By Doretha Bailey
I witnessed and felt God’s presence on Friday, July 8, on such a dark day.
By the time Friday morning came I was already emotionally exhausted when I turned on CNN and heard the reporting that five Dallas police officers were murdered and seven wounded. The night prior, when I came home from work, my youngest son (age 13) met me at the top of the stairs. I noticed that he just woke up from what I assumed to be a nap from the exhaustion of summer fun.
When I inquired about his nap, he told me he had put himself to sleep because of images of Philando Castile posted repeatedly all over social media and he asked me, “Why do they fear us?”
As a mother what do I say? All I could do in that moment was hold him in my arms and cry.
After I pulled myself together, I reflected on a conversation the day prior I had with my oldest son (age 16) while driving to his apprenticeship, but this discussion was in regards to the police shooting of Alton Sterling. My son expressed his decision not to accept the Mercedes that his grandmother was gifting him, because he was scared that he would be stopped by police who feel that he shouldn’t be driving such a vehicle, which he has wanted for years. He stated that he knew regardless of what car he drives he will be pulled over, but the type of car may make a difference. As my heart sank to my stomach, I asked him if he remembered what he needed to do if ever stopped by a police officer. He said “yes” and recited the steps we have practiced several times.
So Friday came and I was overwhelmed with an array of emotions. Driving into the Cooperative Baptist Fellowship office in Decatur, I heard an announcement on the radio that the Georgia NAACP chapter would be marching at 6:00 p.m., so I called and shared the information with some of my coworkers and stated I was going. When I entered the office, you could feel and see the uneasiness, grief and overall sadness throughout the staff.
As CBF’s human resources leader, I asked myself, “how do I console them and bring everyone together?” We needed a time to grieve together as a family and I didn’t know what to do, so I ordered lunch for the office and sent out an email.
When I sent out the email to the office staff that lunch was ordered, instantly a reply from CBF Executive Coordinator Suzii Paynter came for the staff.
“The devastating violence of this week moves me to prayer and action.

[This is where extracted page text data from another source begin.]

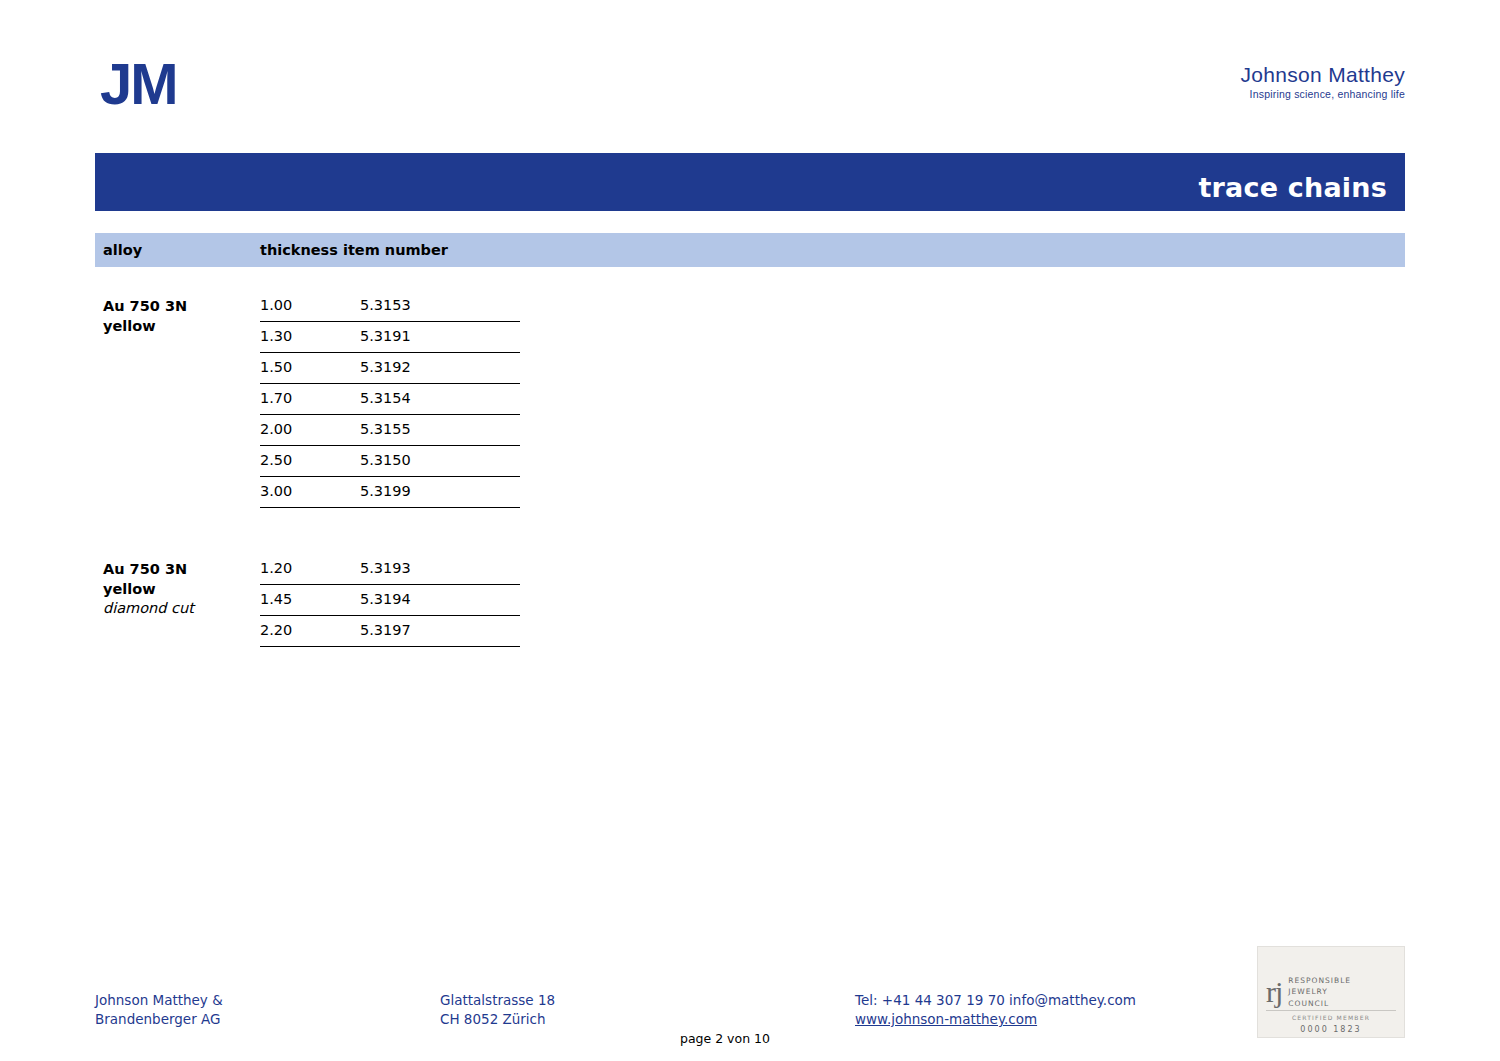JM
Johnson Matthey
Inspiring science, enhancing life
trace chains
alloy
thickness item number
Au 750 3N
yellow
1.00
5.3153
1.30
5.3191
1.50
5.3192
1.70
5.3154
2.00
5.3155
2.50
5.3150
3.00
5.3199
Au 750 3N
yellow
diamond cut
1.20
5.3193
1.45
5.3194
2.20
5.3197
Johnson Matthey &
Brandenberger AG
Glattalstrasse 18
CH 8052 Zürich
Tel: +41 44 307 19 70 info@matthey.com
www.johnson-matthey.com
page 2 von 10
rj
RESPONSIBLE
JEWELRY
COUNCIL
CERTIFIED MEMBER
0000 1823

Prayers today for the leaders in Baton Rouge, Minneapolis and Dallas, including our CBF pastors, churches and chaplains,” she wrote. “In the face of violence and fear, movement toward a beloved community takes real work. It also takes prayer for a landscape of grace. ‘Grace, before it is anything else, is the crack inherent in the otherwise ironclad, unbreakable laws of nature and history. Grace is the capacity for unchangeable things to change…,’ George Williamson writes in his book Born in Sin, Upended in Grace.”
This was the first sign of God’s presence.
The same time that lunch arrived, I had a meeting scheduled with Lt. Johnson from the Atlanta Marta Police Department, after we had to reschedule twice prior to Friday, and for which he arrived 30 minutes early. I asked him if he would like to join us for lunch and would he mind speaking to the staff. Another sign of God’s presence.
As we gathered in the Commons Area, I introduced Lt. Johnson and requested that we all join hands in prayer. When the prayer was completed, we continued to hold hands and I cried as I looked at everyone and stated that I loved all of them. Others joined me in my tears as we saw each other as people. Once I gathered my tears, I asked Lt. Johnson how his officers were handling the Dallas police officers death and what did he say to them.
He shared with us what he had told his staff: “This is not the time to remove yourself from the community, but to embrace the community and let them show you love.”
More tears flowed through the Common Area (God’s Presence). All of sudden, co-workers were voicing that they were going to march with us, which is nothing but God. Instead of meeting at Centennial Olympic Park, we all met in the reception area and left as a unified family (God’s presence).
When we arrived at Centennial Olympic Park the march started immediately and we started on the life-changing journey together. I linked arms with Martha Perusek, CBF Director of Development, as we marched. The amount of support from the Atlanta community was electrifying as all races, sizes, genders and religious affiliations stopped their cars, chanted from the sidewalks. People got out of their cars to hug the protesters; some were honking their horns or revving their motorcycles.
Seeing all of God’s people coming together in solidarity for justice and equality will be a feeling I will never forget (God’s presence).
There comes a time when enough is enough. When there seems like nothing else you can do, just stand, and stand we did — as a family.
“There were times when I almost gave up and I’ve cried and said Lord it’s too much, He was there all the time by his grace he is keeping me alive. By his (grace and mercy I’m still standing, standing.) I’m standing in the presence of the almighty with (power and a testimony) I standing here today with one thing to say (Lord I thank you, Thank you)” – Marvin Sapp
Doretha Bailey serves as the Human Resources Manager for the Cooperative Baptist Fellowship.